Due sono gli aspetti problematici. Innanzitutto, l'”Alto rappresentante” non era mai stato la fonte autorizzata di una nuova legislazione, e quella persona (chiunque fosse in qualsiasi momento) stava violando la Costituzione avviando una qualsiasi legislazione. In secondo luogo, senza l’accordo di tutte le parti contraenti non poteva modificare gli accordi costituzionali.
Il potere straniero ha cercato di sostenere che ciò era comunque legale perché alcuni partiti politici avevano votato per il cambiamento nell’Assemblea parlamentare della Bosnia-Erzegovina. Ma non era vero: quei partiti politici non erano le parti contraenti dell’accordo stesso. In ogni caso, l'”assemblea parlamentare” della Bosnia-Erzegovina non è un vero e proprio parlamento, ma è composta dai delegati delle entità. Tutto questo è stato fatto in violazione della Costituzione, aggiungendovi, cercando di cambiarla. Ora ci troviamo in una situazione molto delicata. C’è una “Bosnia”, che ha la sua costituzione, ma che funziona a prescindere da essa…
ST: Lei ha parlato dei Democratici negli Stati Uniti, che sembrano avere una strana fissazione per quello che alcuni dei loro leader hanno definito “l’affare incompiuto nei Balcani”, cioè soprattutto l’unitarietà della Bosnia-Erzegovina. Ci si poteva aspettare che, con la rielezione di Donald Trump lo scorso novembre, sarebbe iniziata una nuova era.

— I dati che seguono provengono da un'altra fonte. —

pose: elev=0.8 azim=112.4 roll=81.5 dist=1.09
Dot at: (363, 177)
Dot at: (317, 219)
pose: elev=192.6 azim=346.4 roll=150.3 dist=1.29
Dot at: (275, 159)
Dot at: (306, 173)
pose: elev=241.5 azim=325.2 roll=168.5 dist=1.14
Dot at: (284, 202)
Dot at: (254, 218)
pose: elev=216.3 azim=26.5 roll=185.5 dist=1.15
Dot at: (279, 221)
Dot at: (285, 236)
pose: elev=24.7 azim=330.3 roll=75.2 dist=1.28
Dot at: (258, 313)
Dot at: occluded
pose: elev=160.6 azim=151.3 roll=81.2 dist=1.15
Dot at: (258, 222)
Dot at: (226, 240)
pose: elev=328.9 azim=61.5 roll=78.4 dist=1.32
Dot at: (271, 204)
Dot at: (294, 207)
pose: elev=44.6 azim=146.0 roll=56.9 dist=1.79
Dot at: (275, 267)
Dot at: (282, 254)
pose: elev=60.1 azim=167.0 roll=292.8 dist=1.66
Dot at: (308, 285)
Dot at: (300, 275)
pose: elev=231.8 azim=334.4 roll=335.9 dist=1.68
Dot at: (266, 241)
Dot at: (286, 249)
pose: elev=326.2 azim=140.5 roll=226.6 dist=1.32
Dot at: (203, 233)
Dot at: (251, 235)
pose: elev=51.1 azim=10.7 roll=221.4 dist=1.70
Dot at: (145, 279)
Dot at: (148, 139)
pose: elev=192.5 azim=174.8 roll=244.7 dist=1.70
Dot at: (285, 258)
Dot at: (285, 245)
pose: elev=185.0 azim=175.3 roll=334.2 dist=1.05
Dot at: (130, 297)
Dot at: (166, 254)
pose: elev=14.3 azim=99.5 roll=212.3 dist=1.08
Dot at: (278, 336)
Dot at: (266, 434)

Ritiene che esista ancora l’opportunità di correggere questa narrazione?
MD: Non dovremmo nutrire grandi ambizioni in questo senso; ma quello che abbiamo sentito, direttamente da Trump e da diversi membri del suo team – compresa la sua affermazione che l’amministrazione Biden è stata la peggiore nella storia degli Stati Uniti – è significativo. Se quell’amministrazione ha fatto così tanto male all’America, si può solo immaginare quanto male abbia fatto altrove. Lasciare il caos così com’è, e definirlo “affare finito”, non sarebbe davvero né giusto né razionale.
Il disordine lasciato dall’Amministrazione Biden, soprattutto negli ultimi anni, è un vero pantano per noi qui, serbi in primis. Ciò indica che i resti dello Stato profondo globalista, che Trump sta combattendo negli Stati Uniti, sono ancora fortemente presenti qui. È prevedibile che non si fermerà a quanto fatto finora. Abbiamo sentito il team di Trump affermare che l’USAID è un’organizzazione criminale e che le sue operazioni qui sono state significativamente ridotte, il che dovrebbe renderci la vita più facile.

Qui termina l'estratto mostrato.